American Elephants


The ObamaCare Arguments: Day Two. by The Elephant's Child

The long article about Attorney Paul Clement, now arguing the case against ObamaCare before the Supreme Court opens gracefully:

A little before noon on March 23, 2010, President Obama sat at a desk in the East Room of the White House, where—surrounded by Joe Biden, Nancy Pelosi, and Ted Kennedy’s widow, among others—he signed the Patient Protection and Affordable Care Act into law. It was, as Biden memorably told Obama, “a big fucking deal.” Seven minutes later, at the U.S. Courthouse in Pensacola, Florida, thirteen state attorneys general—all but one of them Republicans—filed a lawsuit seeking to overturn Obama­care. It was, as one legal expert told the Pensacola News Journal in the next day’s paper, “a political lawsuit [likely to] be dismissed.” In fact, most papers on March 24 barely reported on the suit’s filing; the New York Times devoted just one sentence to it.

Two years later, that lawsuit—which now includes 26 states, the National Federation of Independent Businesses, and two small-business owners as plaintiffs—sits before the Supreme Court.

Most of us are familiar with the Justices, but the attorneys who argue the case are unknown except to Washington insiders and Court watchers. The administration’s case is being argued by Solicitor General Donald Verrilli, who has been called one of the best lawyers in the country.

The case for the plaintiffs — 26 states, the National Federation of Independent Business, and two small-business owners — is argued by Attorney Paul Clement, who was Solicitor General in the Bush administration. He is widely regarded as one of the finest lawyers of the last century.
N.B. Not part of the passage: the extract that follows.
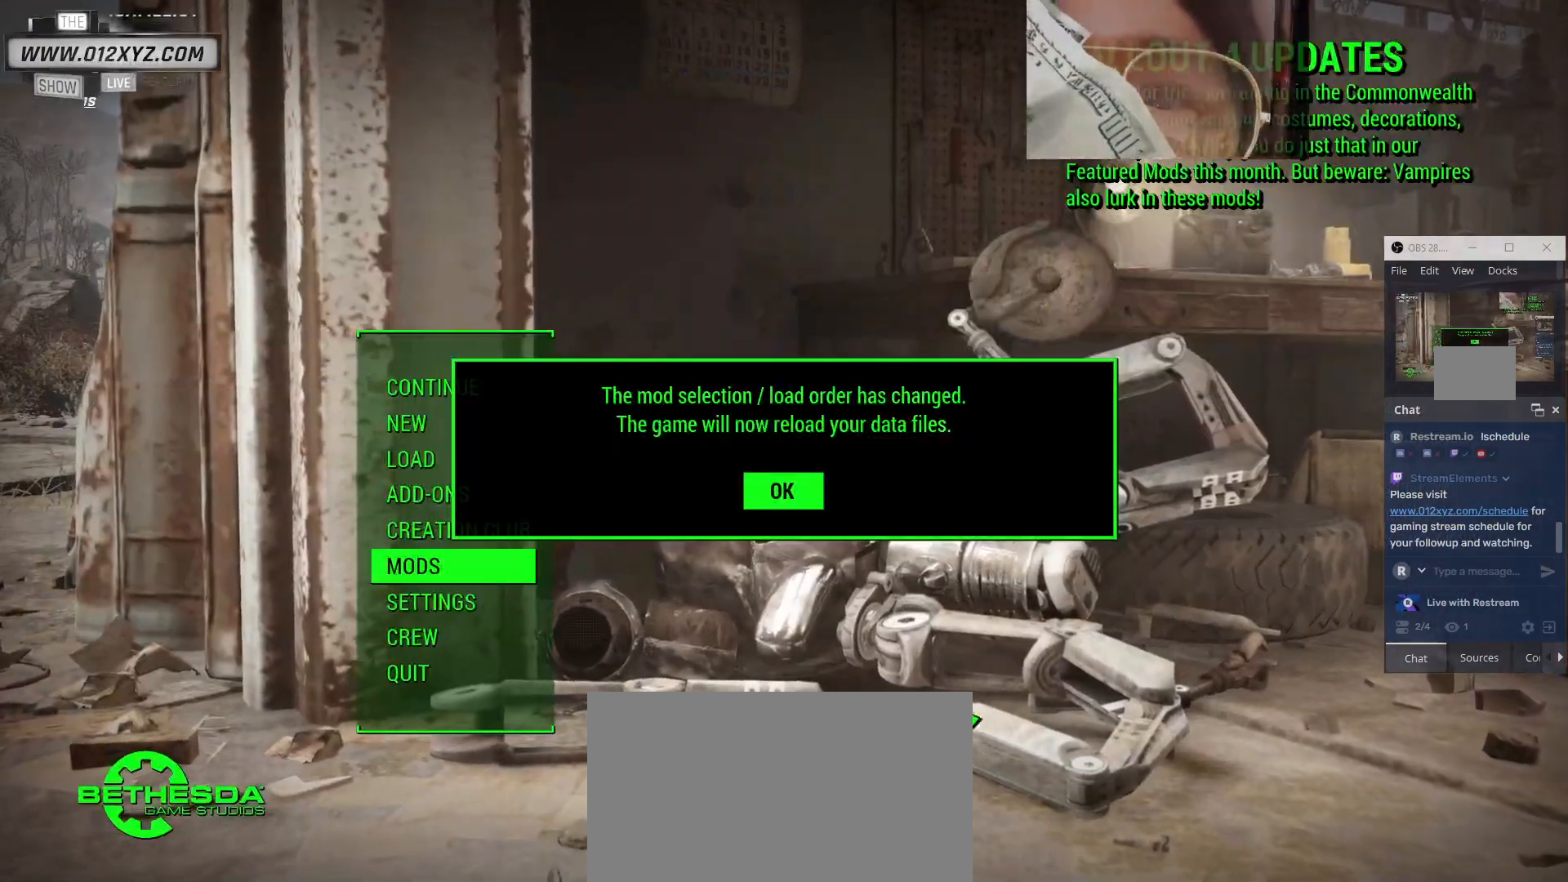
{"keys": [], "mouse": [], "events": []}
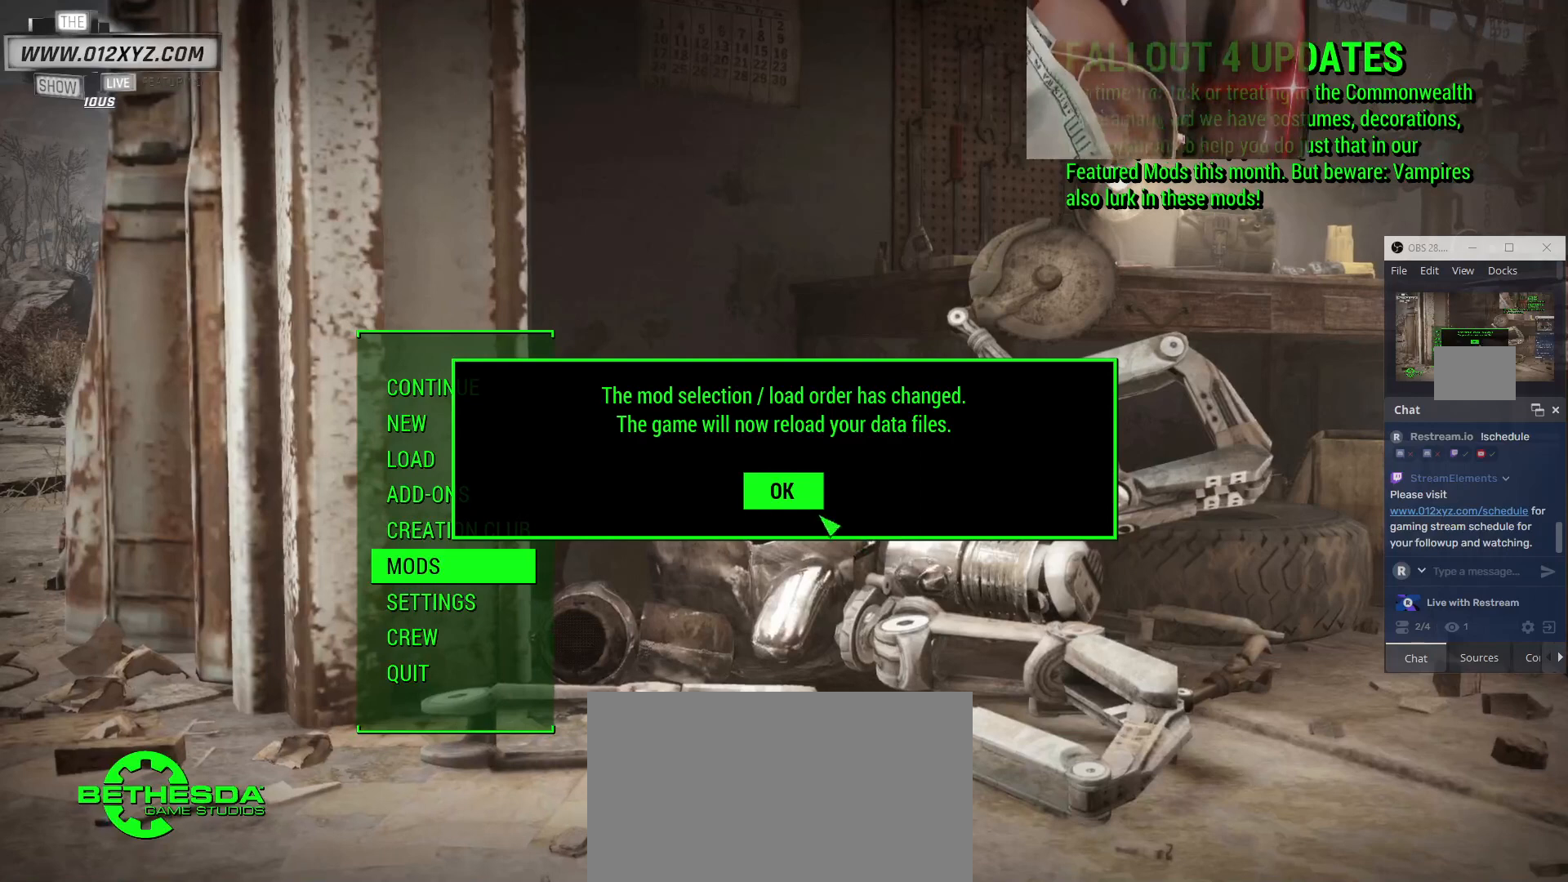
{"keys": [], "mouse": [], "events": [[167, "mouse_left", "down"], [267, "mouse_left", "up"]]}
The second day of argument was rough going for the government. General Verrilli had a difficult time defending the mandate. The Justices failed to elicit from Mr. Verrilli some limiting principle under the Commerce Clause that would distinguish a health plan mandate from any other purchase mandate that would easily be unconstitutional.

United States Department of Health and Human Services, et al.
v. The State of Florida, et al.

Attorney Paul Clement arguing for the State of Florida et al.

Solicitor General Donald Verrilli arguing for HHS et al.

Wednesday is the final day of arguments. The arguments will be about severability— can the mandate be overturned and the law survive — in the morning, and in the afternoon the expansion of Medicaid onto the states.  Then we wait.  The decision will come down supposedly some time in June. And that will be a very big deal indeed.